Alf Moule

Personal information
- Full name: Alfred Samuel Moule
- Born: 31 July 1894 West Ham, Essex, England
- Died: 5 February 1973 (aged 78) Shoreham-by-Sea, Sussex, England
- Batting: Right-handed

Domestic team information
- 1931–1937: Devon
- 1921–1924: Essex

Career statistics
| Competition | First-class |
| Matches | 17 |
| Runs scored | 317 |
| Batting average | 12.19 |
| 100s/50s | –/1 |
| Top score | 64 |
| Balls bowled | 6 |
| Wickets | – |
| Bowling average | – |
| 5 wickets in innings | – |
| 10 wickets in match | – |
| Best bowling | – |
| Catches/stumpings | 5/– |
- Source: Cricinfo, 17 April 2011

= Alf Moule =

English cricketer and footballer

Alfred 'Alf' Samuel Moule (31 July 1894 - 5 February 1973) was an English cricketer and footballer.

== Cricket career ==
Moule was a right-handed batsman, although his bowling style is unknown. He was born in West Ham, Essex.

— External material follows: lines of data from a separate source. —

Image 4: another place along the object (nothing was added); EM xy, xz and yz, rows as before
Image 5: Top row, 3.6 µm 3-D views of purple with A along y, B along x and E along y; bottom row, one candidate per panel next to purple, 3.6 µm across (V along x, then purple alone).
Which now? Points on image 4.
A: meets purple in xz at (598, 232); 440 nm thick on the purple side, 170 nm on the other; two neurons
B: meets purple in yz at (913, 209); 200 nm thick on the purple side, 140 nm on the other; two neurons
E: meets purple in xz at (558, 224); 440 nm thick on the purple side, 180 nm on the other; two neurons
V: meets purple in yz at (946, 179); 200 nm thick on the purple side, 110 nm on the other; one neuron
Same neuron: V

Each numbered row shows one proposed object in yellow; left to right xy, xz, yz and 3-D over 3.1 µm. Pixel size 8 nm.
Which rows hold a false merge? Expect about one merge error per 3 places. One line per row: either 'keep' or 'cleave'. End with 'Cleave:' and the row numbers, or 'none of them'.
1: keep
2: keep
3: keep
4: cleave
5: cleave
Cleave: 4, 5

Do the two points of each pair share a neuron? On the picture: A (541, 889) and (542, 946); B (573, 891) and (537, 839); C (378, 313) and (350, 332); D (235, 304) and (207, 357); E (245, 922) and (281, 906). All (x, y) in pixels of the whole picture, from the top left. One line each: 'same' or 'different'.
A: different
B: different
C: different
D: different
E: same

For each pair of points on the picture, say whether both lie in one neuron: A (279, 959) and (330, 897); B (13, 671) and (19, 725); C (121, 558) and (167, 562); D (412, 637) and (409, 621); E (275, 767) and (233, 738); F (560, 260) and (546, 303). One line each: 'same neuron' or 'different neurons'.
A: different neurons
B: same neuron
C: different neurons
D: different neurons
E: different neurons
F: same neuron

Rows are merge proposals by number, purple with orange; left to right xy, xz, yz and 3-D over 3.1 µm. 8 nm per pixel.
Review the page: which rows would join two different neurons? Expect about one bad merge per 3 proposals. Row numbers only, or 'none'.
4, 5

Moule made his first-class debut for Essex in 1921 against Lancashire. His next first-class appearance didn't come until 1923, when he became a more regular feature in the Essex team, making 15 appearances over the 1923 and 1924 seasons. In his total of 16 first-class matches, he scored 317 runs at a batting average of 12.19, with a single half century high score of 64 which came against the touring West Indians in 1923.

Following the end of his first-class career, Moule played Minor Counties Championship cricket for Devon on three separate occasions from 1931 to 1937. He subsequently coached in Cornwwll, and later at Lancing College.

== Football career ==
Moule played in various London local leagues for West Ham Corinthians, Catford South East and Leytonstone, before joining Millwall as an amateur in March 1920. He went professional in 1921 and stayed with the club for six years, scoring 64 goals (including three hat-tricks) in 208 League appearances, playing as an inside-left, before moving to Norwich City, in the Third Division (South). He spent just one season in East Anglia, scoring 12 goals in 35 matches, before a year with Watford, where he managed to score four times in 11 games. He returned to non-League football with Margate, playing alongside future Arsenal goalkeeper and Dutch international Gerrit Keizer, where he became player-manager in August 1930.